Curiously, Banerjee is yet to make a direct statement on the Presidency violence leaving it to her senior ministers Partha Chatterjee, Bratya Basu and Subrata Mukherjee, who have singled out vice chancellor Sarkar, registrar Prabir Dasgupta and even the campus gate-keeper Pappu Singh for “inciting trouble”, to respond. Moreover, they dismissed the incident as “trivial’’ and described it as “staged’’ before retracting the latter allegation.

However, the Presidency University Mentor Group, constituted by Nobel laureate Amartya Sen and globally respected academics who have volunteered to upgrade the varsity to world-class status, has spoken up for vice chancellor Sarkar and demanded a “thorough and impartial investigation” into the incident. “We publicly affirm our full support for vice chancellor Malabika Sarkar and commend her for the wisdom, courage and dignity with which she dealt with a most aggravating situation. We demand a thorough and impartial investigation of the violence perpetrated by outsiders on our campus. We want to see the guilty swiftly brought to book,” said a press statement issued on April 15 by the Mentor Group. Earlier on April 12, West Bengal’s governor and ex-officio chancellor of the university M.K. Narayanan publicly apologised to students for having failed to protect them.

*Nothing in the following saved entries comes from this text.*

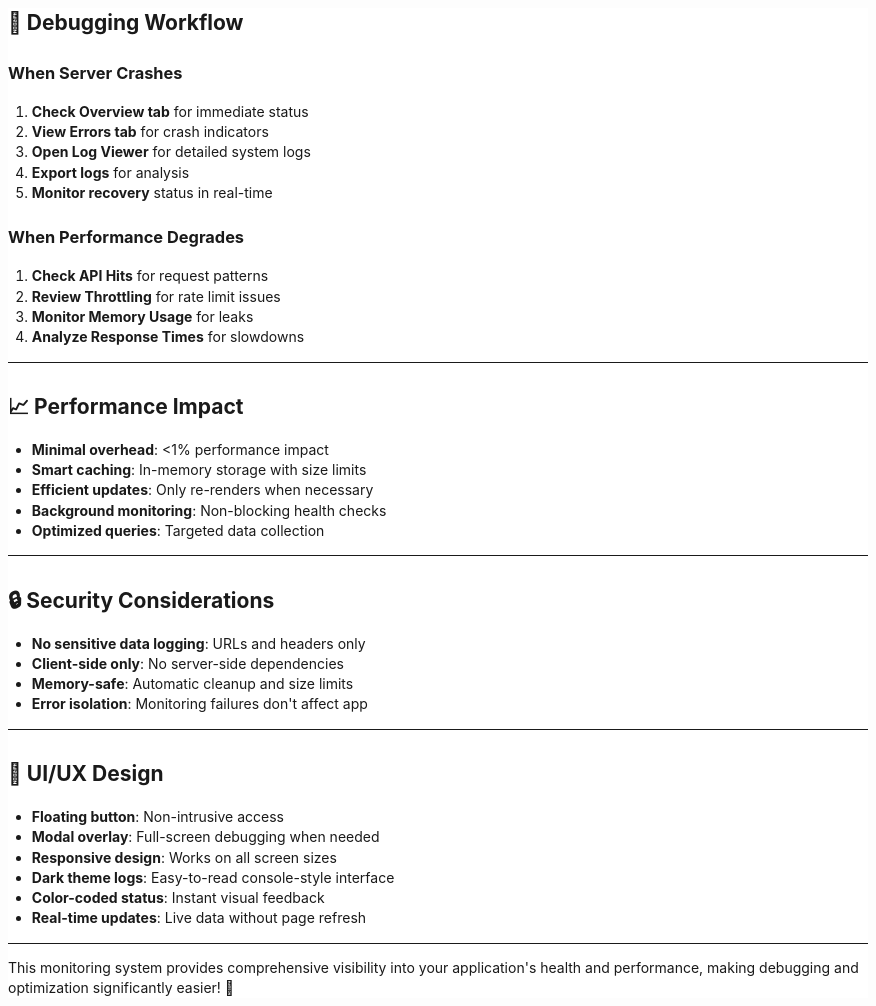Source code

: 
## 🚨 **Debugging Workflow**

### **When Server Crashes**
1. **Check Overview tab** for immediate status
2. **View Errors tab** for crash indicators
3. **Open Log Viewer** for detailed system logs
4. **Export logs** for analysis
5. **Monitor recovery** status in real-time

### **When Performance Degrades**
1. **Check API Hits** for request patterns
2. **Review Throttling** for rate limit issues
3. **Monitor Memory Usage** for leaks
4. **Analyze Response Times** for slowdowns

---

## 📈 **Performance Impact**

- **Minimal overhead**: <1% performance impact
- **Smart caching**: In-memory storage with size limits
- **Efficient updates**: Only re-renders when necessary
- **Background monitoring**: Non-blocking health checks
- **Optimized queries**: Targeted data collection

---

## 🔒 **Security Considerations**

- **No sensitive data logging**: URLs and headers only
- **Client-side only**: No server-side dependencies
- **Memory-safe**: Automatic cleanup and size limits
- **Error isolation**: Monitoring failures don't affect app

---

## 🎨 **UI/UX Design**

- **Floating button**: Non-intrusive access
- **Modal overlay**: Full-screen debugging when needed
- **Responsive design**: Works on all screen sizes
- **Dark theme logs**: Easy-to-read console-style interface
- **Color-coded status**: Instant visual feedback
- **Real-time updates**: Live data without page refresh

---

This monitoring system provides comprehensive visibility into your application's health and performance, making debugging and optimization significantly easier! 🚀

Meanwhile even as a committee of the West Bengal Human Rights Commission chaired by Amal Mukherjee, former principal of the erstwhile Presidency College, is investigating the incident, the vandalism has sparked severe criticism from West Bengal’s academic community. “Right around the world students are becoming increasingly politically conscious and vocal. By banning political activity on campuses and preventing teachers from speaking their minds on political matters, the TMC government is allowing the political space to be captured by thugs and criminals bereft of any sense of our history, heritage or culture. What the vandals have done in Presidency is happening day in and day out in education institutions across the state without being reported,’’ says Sukanta Bhattacharya, associate professor of economics at the University of Calcutta.

Quite obviously West Bengal’s academic and intellectual renaissance is on Didi’s back burner.